First, we will explain why an evacuation pump is necessary inside the vacuum vessel. In the LHD, in order to efficiently collect impurities and hydrogen gas that did not become plasma we have placed a device called a divertor in the vacuum vessel. However, the hydrogen gas particles that were collected return to a plasma before too long. This is called particle recycling. By lowering the particle recycling (that is, reducing the number of particles that return to being a plasma from the divertor) we have learned that plasma performance improves, and that it becomes easier to control plasma density. In order to reduce particle recycling, we must effectively evacuate the hydrogen particles that have accumulated on the divertor. And in order to achieve high efficiency evacuation, it is necessary to install a high-performance evacuation pump on the divertor in the vacuum vessel.
Thus, at NIFS we have developed a high-performance cryo-adsorption pump that can be attached to the divertor. In the LHD, the divertor is attached between the plasma of the doughnut configuration and the vacuum vessel wall. On the inner-radius side of the doughnut is attached the cryo-adsorption pump. From before the beginning of the 19th cycle of plasma experiments (February 8, 2017-August 3, 2017), when we tested the evacuation efficiency of the cryo-adsorption pump by introducing hydrogen gas in the LHD, compared to the 18th Experimental Cycle we achieved a pumping speed of approximately seven times higher. That speed is a value that approaches the pumping speed of the LHD’s vacuum pump. Further, the pumping capacity was approximately fifteen times greater. This capacity is equal to 20,000 deuterium pellets. (A pellet is a small grain of ice. In the LHD, the pellet is used as one means of providing fuel.) This is approximately twenty days of use in the LHD’s high-density plasma experiments. In this way, we confirmed the value at which pumping speed and pumping capacity will contribute to plasma improvement.

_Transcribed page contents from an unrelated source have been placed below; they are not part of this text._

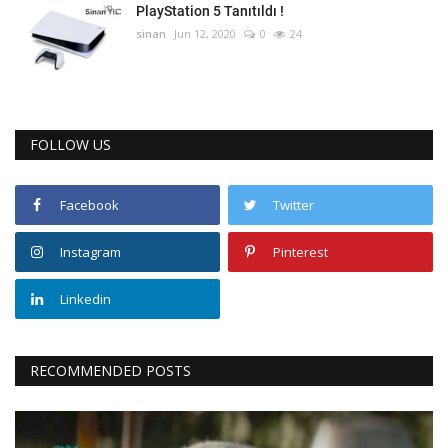
PlayStation 5 Tanıtıldı !
sinan
Jun 12, 2020
0
24
FOLLOW US
Facebook
Twitter
Instagram
Pinterest
Linkedin
RECOMMENDED POSTS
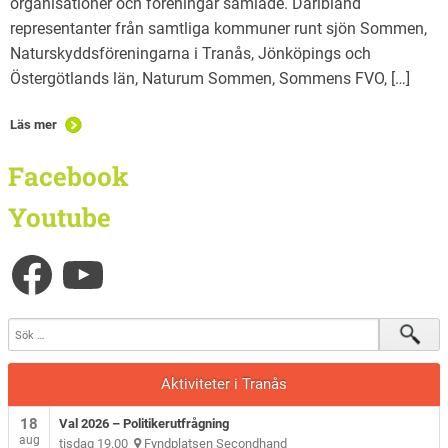
organisationer och föreningar samlade. Däribland
representanter från samtliga kommuner runt sjön Sommen,
Naturskyddsföreningarna i Tranås, Jönköpings och
Östergötlands län, Naturum Sommen, Sommens FVO, […]
Läs mer
Facebook
Youtube
Aktiviteter i Tranås
18
Val 2026 – Politikerutfrågning
aug
tisdag 19.00
Fyndplatsen Secondhand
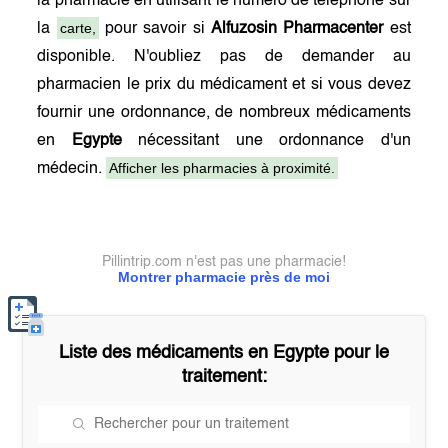
la pharmacie en utilisant le numéro de téléphone sur
carte,
la
pour savoir si
Alfuzosin Pharmacenter
est
disponible. N'oubliez pas de demander au
pharmacien le prix du médicament et si vous devez
fournir une ordonnance, de nombreux médicaments
en
Egypte
nécessitant une ordonnance d'un
Afficher les pharmacies à proximité.
médecin.
Pillintrip.com n'est pas une pharmacie!
Montrer pharmacie près de moi
Liste des médicaments en
Egypte
pour le
traitement:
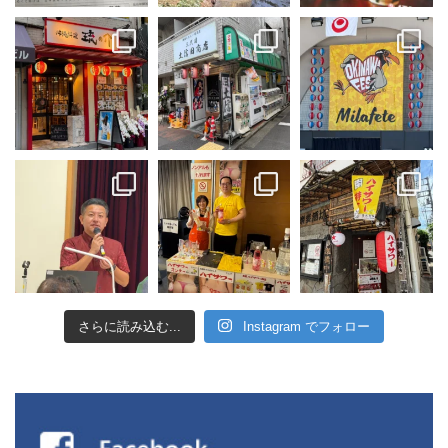
さらに読み込む...
Instagram でフォロー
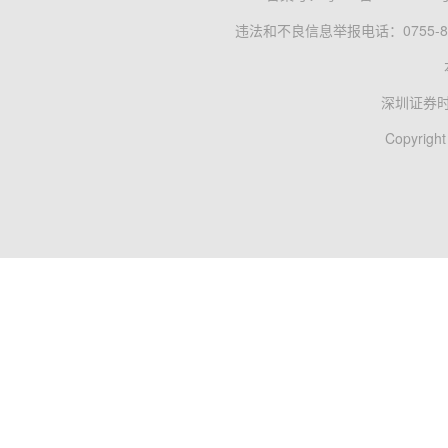
违法和不良信息举报电话：0755-83
深圳证券
Copyright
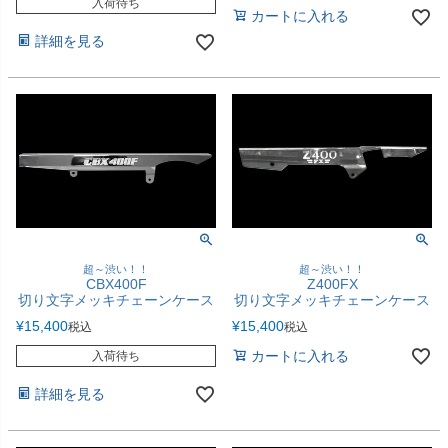
入荷待ち
カートに入れる
詳細を見る
超～渋い！！
超～渋い！！
CBX400F
Z400FX
切り文字メッキチェーンケース
切り文字メッキチェーンケース
¥
15,400
¥
15,400
税込
税込
カートに入れる
入荷待ち
詳細を見る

In the 19th Experimental Cycle, we conducted plasma experiments using the improved cryo-adsorption pump. As preliminary results, under the same fueling conditions as heretofore, we have observed that plasma density decreases due to the cryo-adsorption pump, and that when halting the fuel supply the speed at which plasma density decreases increases. This result is due to the high-performance evacuation effect of the cryo-adsorption pump installed to the divertor. And this indicates that we have achieved the so-called “low recycling condition” in which the number of particles that return to the plasma is few. Thus, we may conjecture that this contributes to the improvement of the plasma performance. In the future, we plan to investigate in further detail regarding the cryo-adsorption pump’s influence upon plasma confinement and the controllability of plasma density
Image 1: Results of evacuation tests in LHD. A square in the case of without a high-performance cryo-adsorption pump (18th Experimental Cycle), and a circle in the case of high-performance cryo-adsorption pump installed to the divertor (19th Experimental Cycle). According to the high-performance cryo-adsorption pump, pumping speed increased by approximately seven times.

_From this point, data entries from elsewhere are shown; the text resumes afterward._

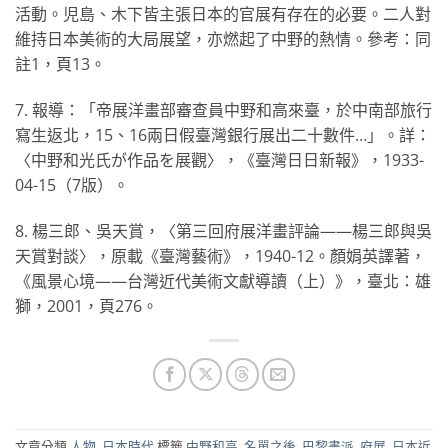
活動。児島、木下皆主張日本的官展有存在的必要。二人對
維持日本美術的大局展望，亦燃起了中野的熱情。參考：同
註1，頁13。
7. 報導：「帝展洋畫部審查員中野和高來臺，於中南部旅行
寫生返北，15、16兩日假臺灣銀行展出二十數件…」。詳：
〈中野和光氏が作品を展觀〉，《臺灣日日新報》，1933-
04-15（7版）。
8. 楊三郎、吳天賞，〈第三回府展洋畫評論——楊三郎與吳
天賞對談〉，原載《臺灣藝術》，1940-12。顏娟英譯著，
《風景心境——台灣近代美術文獻導讀（上）》，臺北：雄
獅，2001，頁276。
文章分類
人物
,
日本時代
標籤
中野和高
,
名單之後
,
巴黎畫派
,
府展
,
日本近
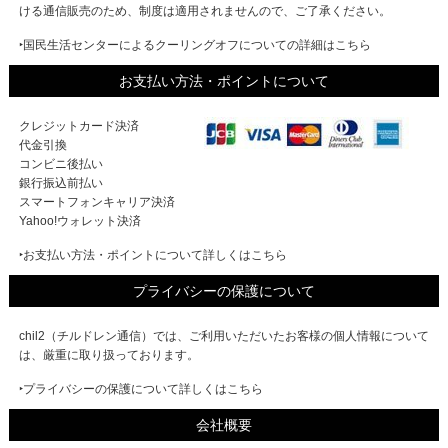
ける通信販売のため、制度は適用されませんので、ご了承ください。
‣国民生活センターによるクーリングオフについての詳細はこちら
お支払い方法・ポイントについて
クレジットカード決済
代金引換
コンビニ後払い
銀行振込前払い
スマートフォンキャリア決済
Yahoo!ウォレット決済
‣お支払い方法・ポイントについて詳しくはこちら
プライバシーの保護について
chil2（チルドレン通信）では、ご利用いただいたお客様の個人情報について
は、厳重に取り扱っております。
‣プライバシーの保護について詳しくはこちら
会社概要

Image 2: The density dependence of effective particle confinement time as obtained during the 19th Experimental Cycle. When the effective particle confinement time is short, this means that the speed of the plasma-density-decrease after halting the supply of fuel is fast. The circles indicate that the cryo-adsorption pump is present, the squares indicate that the cryo-adsorption pump is not present.